In A Peace to End All Peace, the classic account of the way Europe carved up the Middle East in the early 20th century, historian David Fromkin wrote that “the characteristic feature of the region’s politics” is that “there is no sense of legitimacy—no agreement on rules of the game—and no belief universally shared in the region that, within whatever boundaries, the entities that call themselves countries or the men who claim to be rulers are entitled to recognition as such.”
The 21st century’s revolutions and wars demonstrate the lack of legitimacy even beyond the Middle East. Conflicts explode, or simmer, but do not go away. Most will grow worse.

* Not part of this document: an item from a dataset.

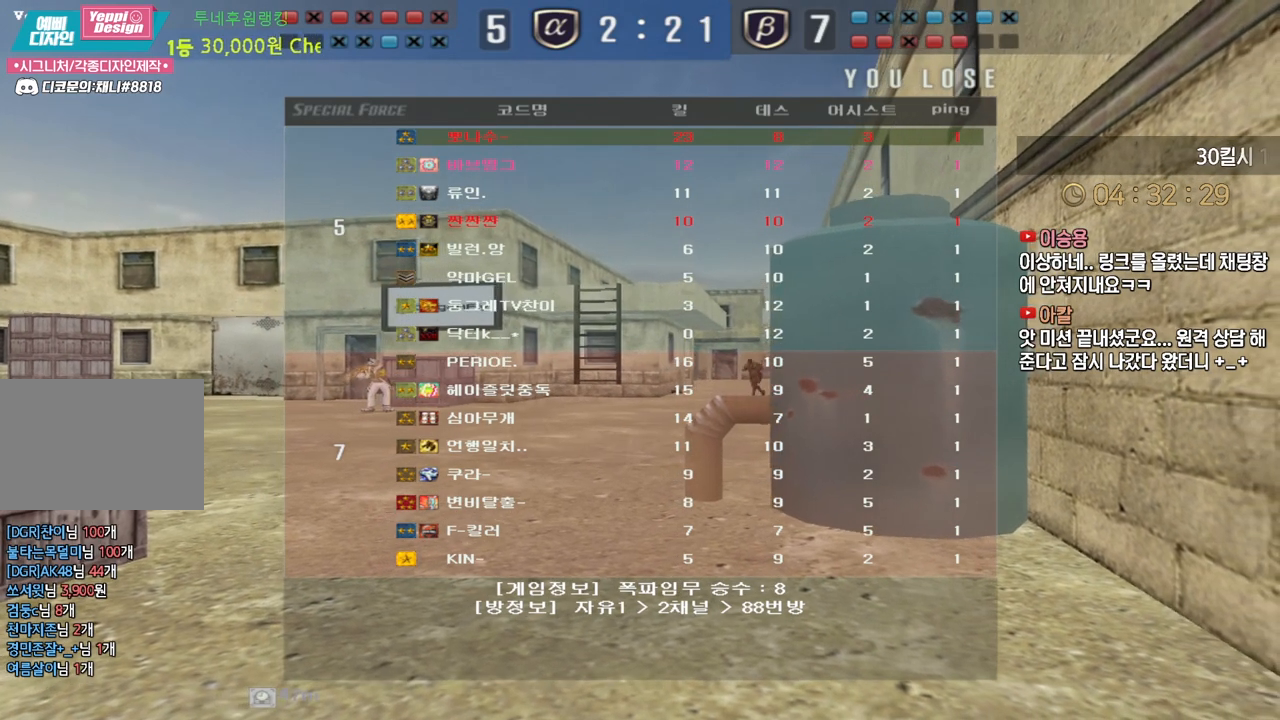
{"keys": ["w"], "events": []}
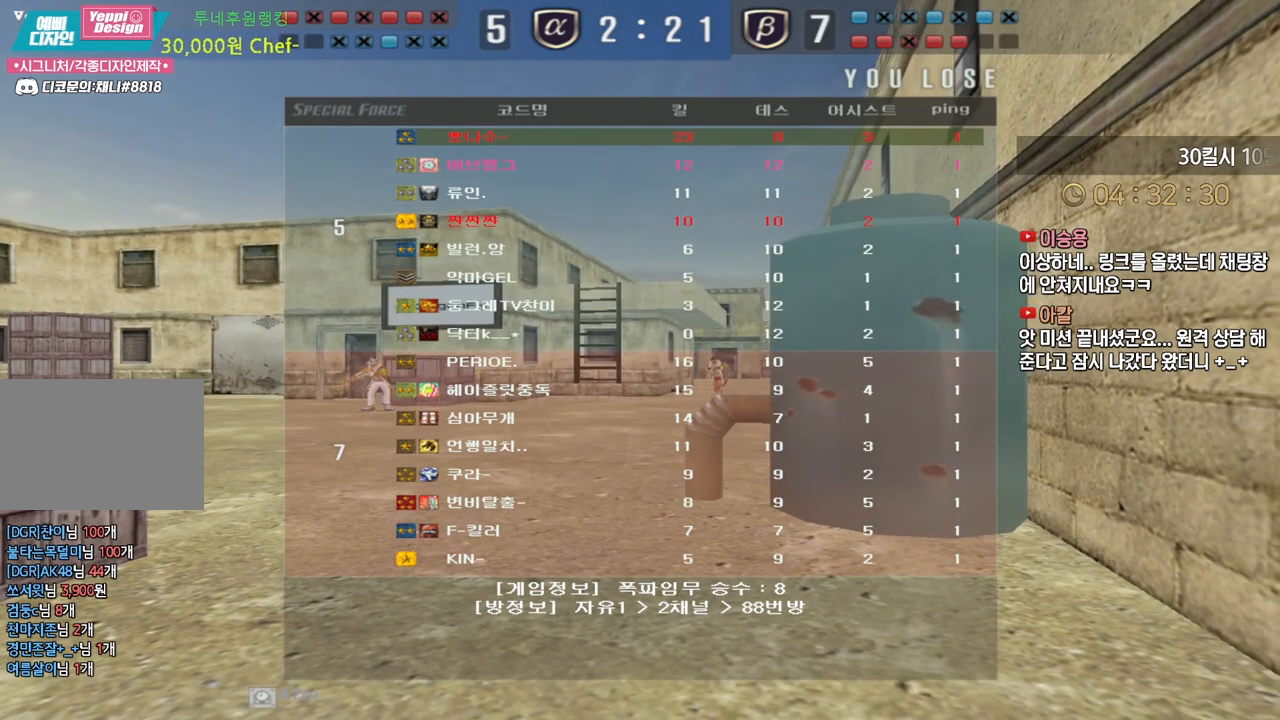
{"keys": ["w"], "events": []}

And as states continue to fracture or fail they become havens of chaos for the monsters of jihad.
Last year Mali split in two. The legendary city of Timbuktu is now being ruled by radical jihadists. Gen. Carter Ham, the head of the U.S. Africa Command, warned in December that: “As each day goes by, al Qaeda and other organizations are strengthening their hold in northern Mali.” Despite talk of an African-led international intervention, it’s more likely that other rebel factions, with foreign backing, will try to take back the vast desert territory they call Azawad. What’s not probable, or really even plausible, is the ostensible goal of the international community: a reunited Malian nation.
In Sudan, splitting the country into northern and southern enclaves was supposed to settle the issue of borders in a place long sundered by a savage civil war. But fighting there continues, despite a peace agreement, a referendum, and the independence of South Sudan. Somalia fractured and failed decades ago, and is only now, very slowly and in very limited areas, regaining some semblance of order. In Libya, the old rival cities of Benghazi and Tripoli still vie with each other for power at the expense of a very weak central government.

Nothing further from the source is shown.